Ad probationem tantum è una locuzione latina, usata in ambito giuridico, che significa "ai fini di prova".

Nella generalità dei casi (e.g. vendita di un mobile), il contratto può essere provato in giudizio mediante qualsiasi mezzo (e.g. mediante testimoni). Accade, però, che, in talune ipotesi, la legge, con disposizioni espresse, stabilisca che il contratto possa esser provato in giudizio solo mediante documenti, ossia per mezzo di atti aventi forma scritta. Ciò accade in tema di transazione, di assicurazione, di cessione d'azienda e in alcune altre ipotesi tassativamente indicate dalla legge. Qualora si tentasse comunque, nonostante queste previsioni, di provare, in giudizio, la sussistenza del contratto (e.g. di transazione) mediante altri mezzi (e.g. testimoni), la prova medesima dovrà esser dichiarata inammissibile con ordinanza istruttoria del giudice.

Tuttavia la legge, con norma dettata in tema di prova testimoniale (art. 2725 del Codice Civile che rinvia al n.3 dell'art. 2724), prevede una deroga a tale inammissibilità: la prova per testimoni, infatti, è comunque ammissibile qualora la parte che intenda valersene dimostri di aver perso, senza sua colpa, il documento che gli forniva la prova (dell'esistenza e del contenuto del contratto).

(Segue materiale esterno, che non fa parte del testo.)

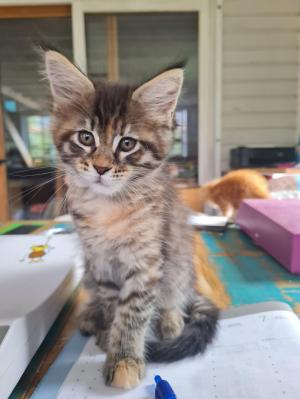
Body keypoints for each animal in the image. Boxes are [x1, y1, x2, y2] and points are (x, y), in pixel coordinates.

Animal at [44, 50, 218, 390]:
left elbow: (134, 312)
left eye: (127, 143)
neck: (109, 206)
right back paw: (92, 317)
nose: (100, 168)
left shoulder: (148, 260)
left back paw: (171, 319)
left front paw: (125, 358)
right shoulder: (100, 261)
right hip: (88, 271)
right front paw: (111, 334)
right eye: (86, 138)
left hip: (178, 261)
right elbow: (114, 305)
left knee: (176, 294)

Va ricordata a tal proposito la consolidata giurisprudenza della Corte di Cassazione, secondo la quale la previsione della forma scritta ad probationem, quale onere formale imposto alle parti nella stesura del contratto e quale limitazione all'ammissibilità delle istanze probatorie (con le quali si richiede, in giudizio, l'esame di un certo mezzo di prova), opera solo tra le parti contrattuali e non anche nei confronti dei terzi che siano in rapporto con i contraenti medesimi. Esemplificando, si può ricordare la norma dell'art. 2301 cc, la quale stabilisce, in capo ai soci della SNC(società in nome collettivo), il divieto di esercitare, per conto proprio o altrui, senza il consenso degli altri soci, un'attività concorrente con quella della società. Poniamo che, nonostante il divieto di legge, un socio eserciti comunque una siffatta attività: per far valere il diritto al risarcimento che il terzo comma dell'articolo da ultimo citato attribuisce alla società, quest'ultima, che si pone come terza rispetto ai contratti stipulati dai clienti del socio con quest'ultimo (in violazione del divieto di concorrenza), potrà provarli, anche nel caso in cui sia prevista la forma scritta ad probationem, non solo mediante produzione in giudizio dei documenti contenenti il contratto, ma anche, in alternativa, mediante altri mezzi(e.g. testimoni). Risulta così quanto la portata delle norme che richiedono questa forma ai fini di prova sia ben più ristretta di quanto possa apparire a prima vista.